Only a billion. But the big thing is that at least a few Dems had to vote for it. No pension bill, no adjournment.
And here’s where things get really interesting. Of the 18 House Democrats who pressed the green button that night, 12 hold leadership positions or chairmanships. Two others, Reuven Carlyle and Mary Helen Roberts, are vice-chairs. Maybe you can call their vote gutsy or maybe you can call it one of those nasty things you have to do when you’re in leadership, but it sure looks like a pattern. Another three are retiring. Then there’s Troy Kelley, who is leaving the House to run for state auditor. No telling what he was thinking, but he didn’t get the Labor Council’s endorsement the other day, either.
In the Senate, the pattern isn’t quite so pronounced. There were two Democrats up for reelection who voted yes, and there are three more who may or may not be running again in 2014, but none of them are the sort who ever would have to worry about getting a labor endorsement in the first place. Actually, by this standard, not even Democratic Gov. Christine Gregoire would be eligible for labor support if she was running again. She was the one who first proposed the idea, back in December 2010.
Naturally we have to tip our hat to PubliCola for figuring out the link between the scorecard and the endorsements. But we can take it a step further and make the obvious observation. By weighting that vote, and that vote alone, it sure looks like the Labor Council was trying to send House Democratic leaders a message – no compromise.

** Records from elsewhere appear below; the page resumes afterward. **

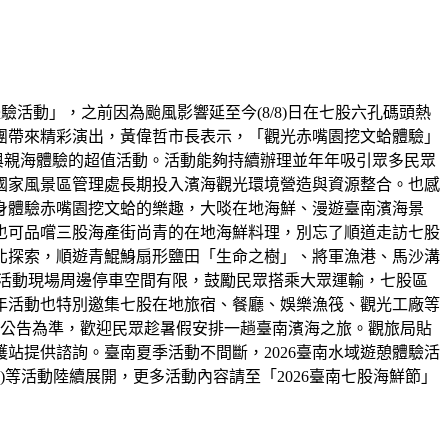
驗活動」，之前因為颱風影響延至今(8/8)日在七股六孔碼頭熱
團帶來精彩演出，黃偉哲市長表示，「觀光赤嘴園挖文蛤體驗」
性與親海體驗的超值活動。活動能夠持續辦理並年年吸引眾多民眾
國家風景區管理處長期投入濱海觀光環境營造與資源整合。也感
身體驗赤嘴園挖文蛤的樂趣，大啖在地海鮮、漫遊臺南濱海景
也可品嚐三股海產街尚青的在地海鮮料理，別忘了順道走訪七股
北探索，順遊青鯤鯓扇形鹽田「生命之樹」、將軍漁港、馬沙溝
活動現場周邊停車空間有限，鼓勵民眾搭乘大眾運輸，七股區
。今年活動也特別邀集七股在地旅宿、餐廳、娛樂漁筏、觀光工廠等
家公告為準，歡迎民眾趁暑假安排一趟臺南濱海之旅。觀旅局貼
站提供諮詢。臺南夏季活動不間斷，2026臺南水域遊憩體驗活
(8/10-23)等活動陸續展開，更多活動內容請至「2026臺南七股海鮮節」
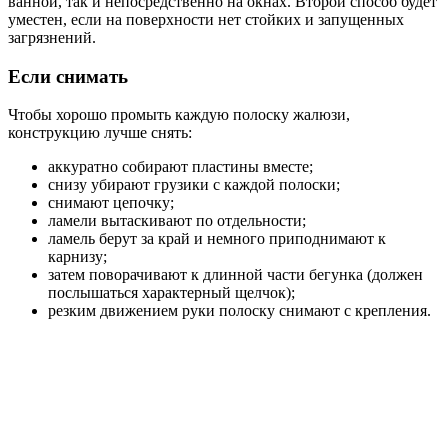
ванной, так и непосредственно на окнах. Второй способ будет
уместен, если на поверхности нет стойких и запущенных
загрязнений.
Если снимать
Чтобы хорошо промыть каждую полоску жалюзи,
конструкцию лучше снять:
аккуратно собирают пластины вместе;
снизу убирают грузики с каждой полоски;
снимают цепочку;
ламели вытаскивают по отдельности;
ламель берут за край и немного приподнимают к
карнизу;
затем поворачивают к длинной части бегунка (должен
послышаться характерный щелчок);
резким движением руки полоску снимают с крепления.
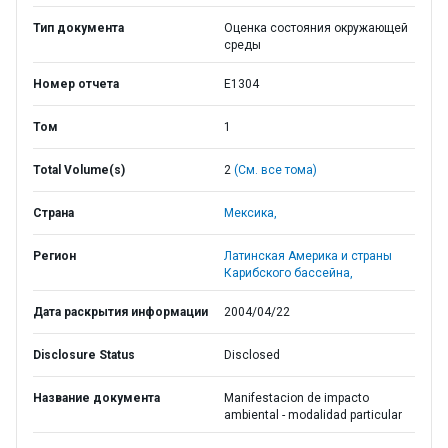
Тип документа
Оценка состояния окружающей
среды
Номер отчета
E1304
Том
1
Total Volume(s)
2
(См. все тома)
Страна
Мексика,
Регион
Латинская Америка и страны
Карибского бассейна,
Дата раскрытия информации
2004/04/22
Disclosure Status
Disclosed
Название документа
Manifestacion de impacto
ambiental - modalidad particular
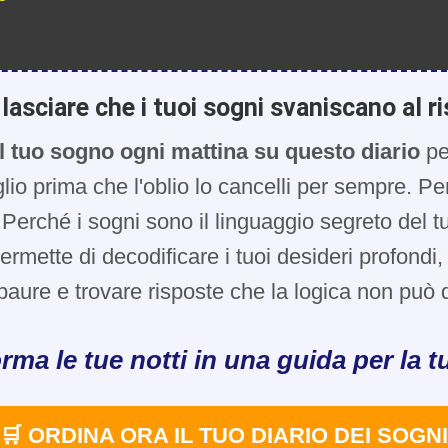
lasciare che i tuoi sogni svaniscano al ri
l tuo sogno ogni mattina su questo diario
pe
glio prima che l'oblio lo cancelli per sempre. Pe
Perché i sogni sono il linguaggio segreto del t
 permette di decodificare i tuoi desideri profondi
paure e trovare risposte che la logica non può d
rma le tue notti in una guida per la tu
🛒 ORDINA ORA IL TUO DIARIO DEI SOGNI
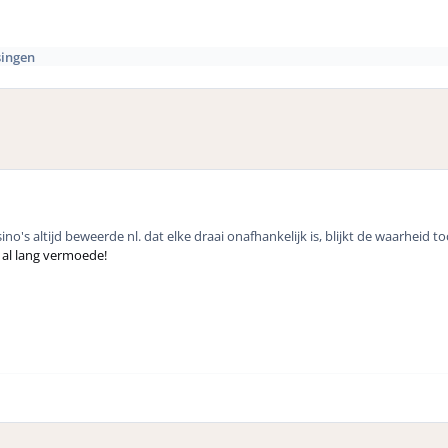
singen
ino's altijd beweerde nl. dat elke draai onafhankelijk is, blijkt de waarheid to
k al lang vermoede!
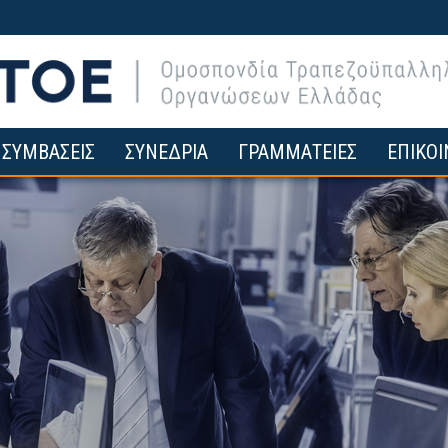
ΣΥΜΒΑΣΕΙΣ
ΣΥΝΕΔΡΙΑ
ΓΡΑΜΜΑΤΕΙΕΣ
ΕΠΙΚΟΙ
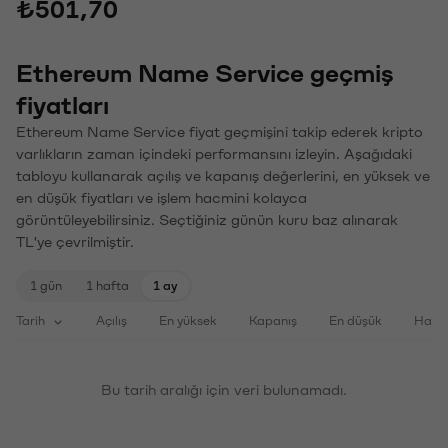
₺501,70
Ethereum Name Service geçmiş
fiyatları
Ethereum Name Service fiyat geçmişini takip ederek kripto
varlıkların zaman içindeki performansını izleyin. Aşağıdaki
tabloyu kullanarak açılış ve kapanış değerlerini, en yüksek ve
en düşük fiyatları ve işlem hacmini kolayca
görüntüleyebilirsiniz. Seçtiğiniz günün kuru baz alınarak
TL'ye çevrilmiştir.
1 gün
1 hafta
1 ay
Tarih
Açılış
En yüksek
Kapanış
En düşük
Haci
Bu tarih aralığı için veri bulunamadı.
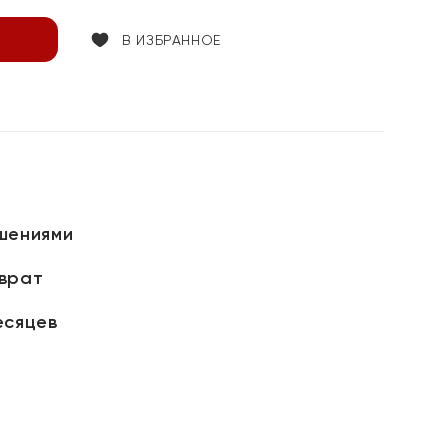
В ИЗБРАННОЕ
шениями
зврат
есяцев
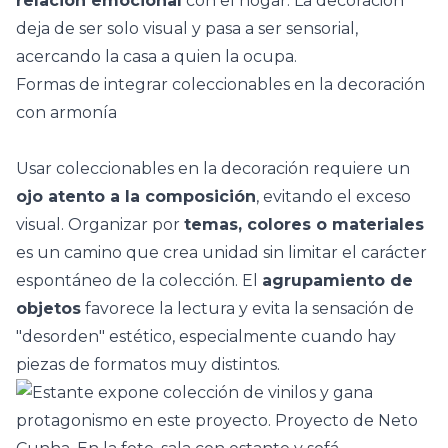
relación emocional
con el hogar. La decoración
deja de ser solo visual y pasa a ser sensorial,
acercando la casa a quien la ocupa.
Formas de integrar coleccionables en la decoración
con armonía
Usar coleccionables en la decoración requiere un
ojo atento a la composición
, evitando el exceso
visual. Organizar por
temas, colores o materiales
es un camino que crea unidad sin limitar el carácter
espontáneo de la colección. El
agrupamiento de
objetos
favorece la lectura y evita la sensación de
"desorden" estético, especialmente cuando hay
piezas de formatos muy distintos.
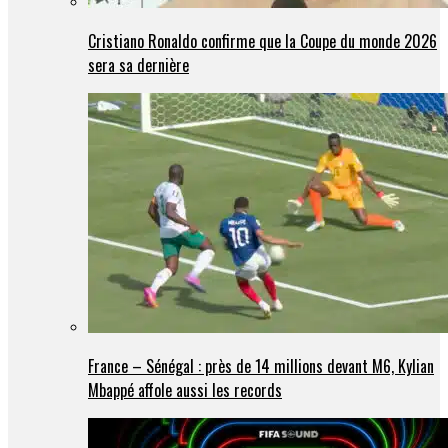
Cristiano Ronaldo confirme que la Coupe du monde 2026
sera sa dernière
France – Sénégal : près de 14 millions devant M6, Kylian
Mbappé affole aussi les records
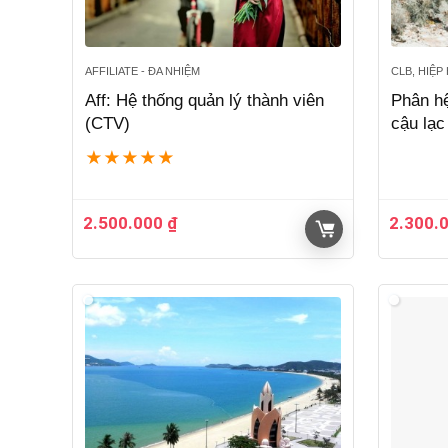
AFFILIATE - ĐA NHIỆM
CLB, HIỆP
Aff: Hệ thống quản lý thành viên
Phân hệ
(CTV)
cậu lạc
★
★
★
★
★
2.500.000
₫
2.300.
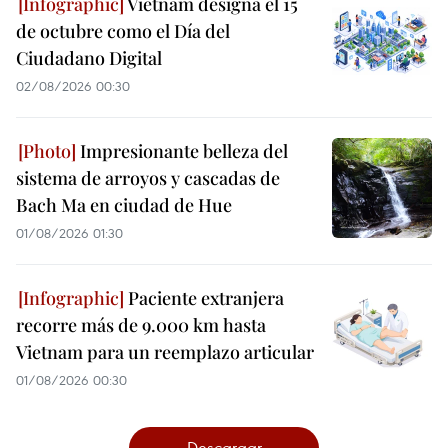
Vietnam designa el 15
de octubre como el Día del
Ciudadano Digital
02/08/2026 00:30
Impresionante belleza del
sistema de arroyos y cascadas de
Bach Ma en ciudad de Hue
01/08/2026 01:30
Paciente extranjera
recorre más de 9.000 km hasta
Vietnam para un reemplazo articular
01/08/2026 00:30
Descargar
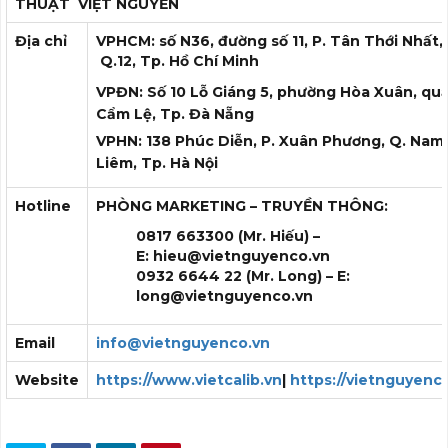
THUẬT
VIỆT NGUYỄN
Địa chỉ
VPHCM: số N36, đường số 11, P. Tân Thới Nhất,
Q.12, Tp. Hồ Chí Minh
VPĐN: Số 10 Lỗ Giáng 5, phường Hòa Xuân, qu
Cẩm Lệ, Tp. Đà Nẵng
VPHN: 138 Phúc Diễn, P. Xuân Phương, Q. Nam
Liêm, Tp. Hà Nội
Hotline
PHÒNG MARKETING – TRUYỀN THÔNG:
0817 663300 (Mr. Hiếu) –
E:
hieu@vietnguyenco.vn
0932 6644 22 (Mr. Long) – E:
long
@vietnguyenco.vn
Email
info@vietnguyenco.vn
Website
https://www.vietcalib.vn
|
https://vietnguyenc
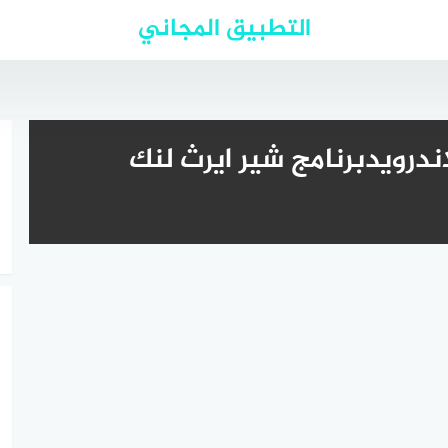
التطبيق المجاني
اندرويدبرنامج شير ايرث لنك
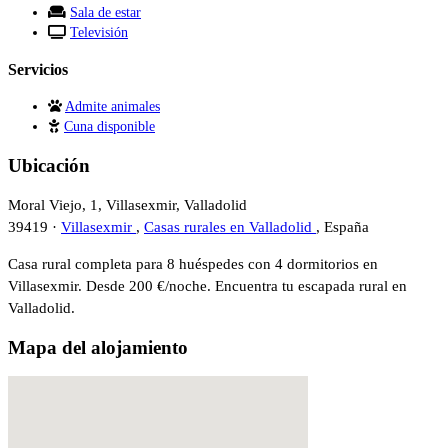
Sala de estar
Televisión
Servicios
Admite animales
Cuna disponible
Ubicación
Moral Viejo, 1, Villasexmir, Valladolid
39419 ·
Villasexmir
,
Casas rurales en Valladolid
, España
Casa rural completa para 8 huéspedes con 4 dormitorios en
Villasexmir. Desde 200 €/noche. Encuentra tu escapada rural en
Valladolid.
Mapa del alojamiento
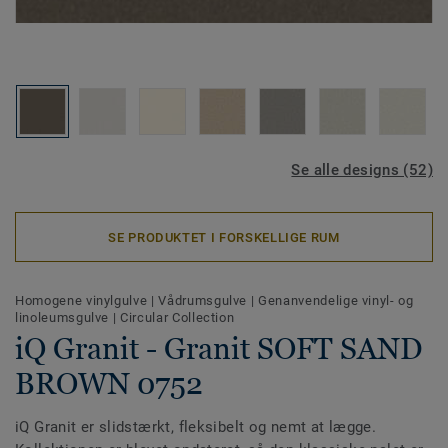
Se alle designs (52)
SE PRODUKTET I FORSKELLIGE RUM
Homogene vinylgulve
|
Vådrumsgulve
|
Genanvendelige vinyl- og
linoleumsgulve
|
Circular Collection
iQ Granit - Granit SOFT SAND
BROWN 0752
iQ Granit er slidstærkt, fleksibelt og nemt at lægge.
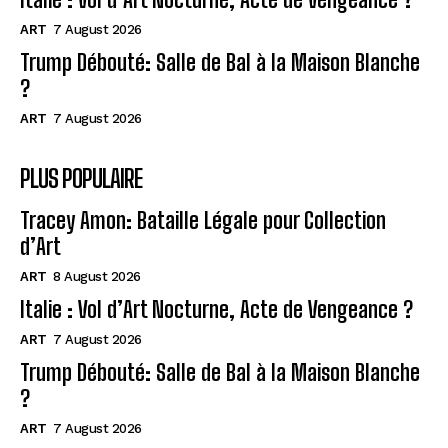
ART
7 August 2026
Trump Débouté: Salle de Bal à la Maison Blanche
?
ART
7 August 2026
PLUS POPULAIRE
Tracey Amon: Bataille Légale pour Collection
d’Art
ART
8 August 2026
Italie : Vol d’Art Nocturne, Acte de Vengeance ?
ART
7 August 2026
Trump Débouté: Salle de Bal à la Maison Blanche
?
ART
7 August 2026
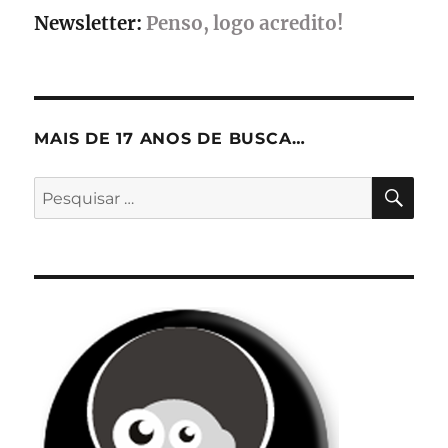
abril
Newsletter:
Penso, logo acredito!
MAIS DE 17 ANOS DE BUSCA…
PES
Pesquisar
por:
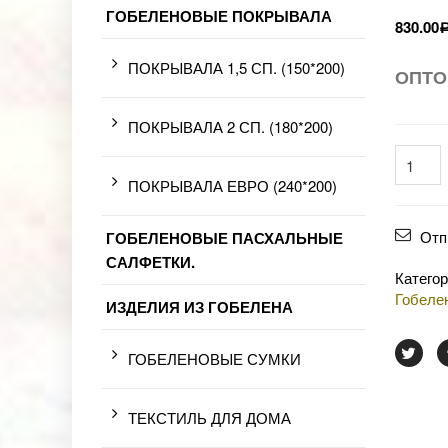
ГОБЕЛЕНОВЫЕ ПОКРЫВАЛА
830.00
ПОКРЫВАЛА 1,5 СП. (150*200)
ОПТО
ПОКРЫВАЛА 2 СП. (180*200)
ПОКРЫВАЛА ЕВРО (240*200)
Отп
ГОБЕЛЕНОВЫЕ ПАСХАЛЬНЫЕ
САЛФЕТКИ.
Катего
Гобеле
ИЗДЕЛИЯ ИЗ ГОБЕЛЕНА
ГОБЕЛЕНОВЫЕ СУМКИ
ТЕКСТИЛЬ ДЛЯ ДОМА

And now hold everything! As we studied those lists ourselves, we discovered something astonishing. Apparently state Rep. Hans Zeiger of Puyallup, surely one of the most conservative fellows in the Legislature, has moved to Spokane’s 3rd Legislative District and has had a party-change operation and is now a Democrat. We know, we’re as shocked as you are, but it’s right there in print on the Labor Council scorecard. We hope eventually to get to the bottom of this. But there. That’s one angle we got to first.